══ Document extract

| First Author | Chang AY | Year | 2016 |
| Journal | Respir Res | Volume | 17 |
| Issue | 1 | Pages | 62 |
| PubMed ID | 27215903 | Mgi Jnum | J:344764 |
| Mgi Id | MGI:6873399 | Doi | 10.1186/s12931-016-0378-8 |
| Citation | Chang AY, et al. (2016) Investigating the role of MRGPRC11 and capsaicin-sensitive afferent nerves in the anti-influenza effects exerted by SLIGRL-amide in murine airways. Respir Res 17(1):62 |
| abstractText | BACKGROUND: The hexapeptide SLIGRL-amide activates protease-activated receptor-2 (PAR-2) and mas-related G protein-coupled receptor C11 (MRGPRC11), both of which are known to be expressed on populations of sensory nerves. SLIGRL-amide has recently been reported to inhibit influenza A (IAV) infection in mice independently of PAR-2 activation, however the explicit roles of MRGPRC11 and sensory nerves in this process are unknown. Thus, the principal aim of this study was to determine whether SLIGRL-amide-induced inhibition of influenza infection is mediated by MRGPRC11 and/or by capsaicin-sensitive sensory nerves. METHODS: The inhibitory effect of SLIGRL-amide on IAV infection observed in control mice in vivo was compared to effects produced in mice that did not express MRGPRC11 (mrgpr-cluster (-/-) mice) or had impaired sensory nerve function (induced by chronic pre-treatment with capsaicin). Complementary mechanistic studies using both in vivo and ex vivo approaches investigated whether the anti-IAV activity of SLIGRL-amide was (1) mimicked by either activators of MRGPRC11 (BAM8-22) or by activators (acute capsaicin) or selected mediators (substance P, CGRP) of sensory nerve function, or (2) suppressed by inhibitors of sensory nerve function (e.g. NK1 receptor antagonists). RESULTS: SLIGRL-amide and BAM8-22 dose-dependently inhibited IAV infection in mrgpr-cluster (-/-) mice that do not express MRGPRC11. In addition, SLIGRL-amide and BAM8-22 each inhibited IAV infection in capsaicin-pre-treated mice that lack functional sensory nerves. Furthermore, the anti-IAV activity of SLIGRL-amide was not mimicked by the sensory neuropeptides substance P or CGRP, nor blocked by either NK1 (L-703,606, RP67580) and CGRP receptor (CGRP8-37) antagonists. Direct stimulation of airway sensory nerves through acute exposure to the TRPV1 activator capsaicin also failed to mimic SLIGRL-amide-induced inhibition of IAV infectivity. The anti-IAV activity of SLIGRL-amide was mimicked by the purinoceptor agonist ATP, a direct activator of mucus secretion from airway epithelial cells. Additionally, both SLIGRL-amide and ATP stimulated mucus secretion and inhibited IAV infectivity in mouse isolated tracheal segments. CONCLUSIONS: SLIGRL-amide inhibits IAV infection independently of MRGPRC11 and independently of capsaicin-sensitive, neuropeptide-releasing sensory nerves, and its secretory action on epithelial cells warrants further investigation. |

════
══ Dataset content

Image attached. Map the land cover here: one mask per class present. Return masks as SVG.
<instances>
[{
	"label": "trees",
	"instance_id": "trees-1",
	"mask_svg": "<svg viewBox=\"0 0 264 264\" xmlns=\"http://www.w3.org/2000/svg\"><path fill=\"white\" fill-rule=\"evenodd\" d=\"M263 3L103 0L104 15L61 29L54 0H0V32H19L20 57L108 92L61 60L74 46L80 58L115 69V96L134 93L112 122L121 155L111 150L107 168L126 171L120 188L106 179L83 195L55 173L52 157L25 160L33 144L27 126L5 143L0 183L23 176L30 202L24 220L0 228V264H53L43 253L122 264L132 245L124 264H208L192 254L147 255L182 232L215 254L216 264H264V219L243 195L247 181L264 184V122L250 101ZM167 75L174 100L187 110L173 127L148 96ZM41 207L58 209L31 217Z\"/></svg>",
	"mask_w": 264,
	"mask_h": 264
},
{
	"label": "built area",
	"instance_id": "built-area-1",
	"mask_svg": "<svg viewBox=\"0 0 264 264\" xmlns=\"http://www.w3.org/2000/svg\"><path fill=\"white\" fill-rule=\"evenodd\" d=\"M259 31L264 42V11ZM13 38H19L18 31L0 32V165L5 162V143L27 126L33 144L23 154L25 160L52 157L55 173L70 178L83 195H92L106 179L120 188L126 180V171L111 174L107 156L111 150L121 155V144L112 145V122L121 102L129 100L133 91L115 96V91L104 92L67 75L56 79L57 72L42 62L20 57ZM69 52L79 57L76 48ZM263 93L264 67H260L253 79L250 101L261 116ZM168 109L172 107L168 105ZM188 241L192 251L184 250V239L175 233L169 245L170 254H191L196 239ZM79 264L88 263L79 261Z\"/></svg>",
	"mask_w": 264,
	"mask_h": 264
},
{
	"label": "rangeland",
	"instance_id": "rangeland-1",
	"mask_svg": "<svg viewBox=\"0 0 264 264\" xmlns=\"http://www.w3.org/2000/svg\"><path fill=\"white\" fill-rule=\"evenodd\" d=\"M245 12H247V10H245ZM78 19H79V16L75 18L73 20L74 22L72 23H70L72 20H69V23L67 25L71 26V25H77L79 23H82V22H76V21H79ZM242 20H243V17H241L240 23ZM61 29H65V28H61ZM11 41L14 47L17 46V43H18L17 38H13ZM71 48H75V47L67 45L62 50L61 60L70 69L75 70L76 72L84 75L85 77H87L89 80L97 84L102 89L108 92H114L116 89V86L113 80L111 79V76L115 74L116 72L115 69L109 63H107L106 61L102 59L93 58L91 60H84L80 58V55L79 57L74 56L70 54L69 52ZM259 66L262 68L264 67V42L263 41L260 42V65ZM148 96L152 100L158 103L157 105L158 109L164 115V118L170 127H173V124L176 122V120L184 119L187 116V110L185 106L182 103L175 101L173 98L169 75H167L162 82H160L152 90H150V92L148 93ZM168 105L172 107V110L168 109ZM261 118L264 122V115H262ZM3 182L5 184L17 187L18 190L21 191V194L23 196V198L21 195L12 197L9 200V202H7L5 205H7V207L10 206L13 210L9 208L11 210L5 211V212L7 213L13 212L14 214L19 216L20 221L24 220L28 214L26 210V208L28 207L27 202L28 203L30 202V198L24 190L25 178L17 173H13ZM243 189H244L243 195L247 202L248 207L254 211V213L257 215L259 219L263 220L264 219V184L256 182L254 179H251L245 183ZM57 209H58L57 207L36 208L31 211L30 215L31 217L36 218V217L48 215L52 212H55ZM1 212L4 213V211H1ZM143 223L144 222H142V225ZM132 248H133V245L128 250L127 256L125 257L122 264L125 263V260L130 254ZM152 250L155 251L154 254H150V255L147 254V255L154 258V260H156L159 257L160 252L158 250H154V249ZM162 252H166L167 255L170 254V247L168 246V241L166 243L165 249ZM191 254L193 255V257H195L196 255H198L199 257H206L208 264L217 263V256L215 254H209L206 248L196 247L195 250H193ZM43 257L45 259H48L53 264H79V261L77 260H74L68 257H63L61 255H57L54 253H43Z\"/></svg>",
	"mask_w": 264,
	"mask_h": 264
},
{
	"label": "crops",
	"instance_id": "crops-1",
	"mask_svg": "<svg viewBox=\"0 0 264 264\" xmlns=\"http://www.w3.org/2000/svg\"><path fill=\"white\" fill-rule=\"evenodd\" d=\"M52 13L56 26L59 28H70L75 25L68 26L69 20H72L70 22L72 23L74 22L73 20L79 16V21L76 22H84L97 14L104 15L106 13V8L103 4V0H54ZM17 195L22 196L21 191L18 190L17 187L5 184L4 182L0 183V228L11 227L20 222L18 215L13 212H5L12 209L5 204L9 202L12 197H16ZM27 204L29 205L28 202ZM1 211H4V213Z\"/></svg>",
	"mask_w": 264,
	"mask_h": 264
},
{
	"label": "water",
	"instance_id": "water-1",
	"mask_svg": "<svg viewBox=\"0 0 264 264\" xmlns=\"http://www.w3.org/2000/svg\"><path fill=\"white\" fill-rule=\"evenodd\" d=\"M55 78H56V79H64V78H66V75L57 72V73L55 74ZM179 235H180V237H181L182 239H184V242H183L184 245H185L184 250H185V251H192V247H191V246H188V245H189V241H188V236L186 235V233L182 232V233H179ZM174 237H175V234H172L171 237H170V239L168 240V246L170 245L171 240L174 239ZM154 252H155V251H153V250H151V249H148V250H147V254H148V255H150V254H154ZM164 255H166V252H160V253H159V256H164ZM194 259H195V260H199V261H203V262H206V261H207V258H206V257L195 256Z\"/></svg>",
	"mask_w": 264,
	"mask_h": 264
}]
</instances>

════

Work order: Translate this sentence from the influenza study abstract into French: "Direct stimulation of airway sensory nerves through acute exposure to the TRPV1 activator capsaicin also failed to mimic SLIGRL-amide-induced inhibition of IAV infectivity."

Response to this task: La stimulation directe des nerfs sensoriels des voies respiratoires par une exposition aiguë à la capsaïcine, activateur de TRPV1, n'a pas non plus reproduit l'inhibition de l'infectivité de l'IAV induite par le SLIGRL-amide.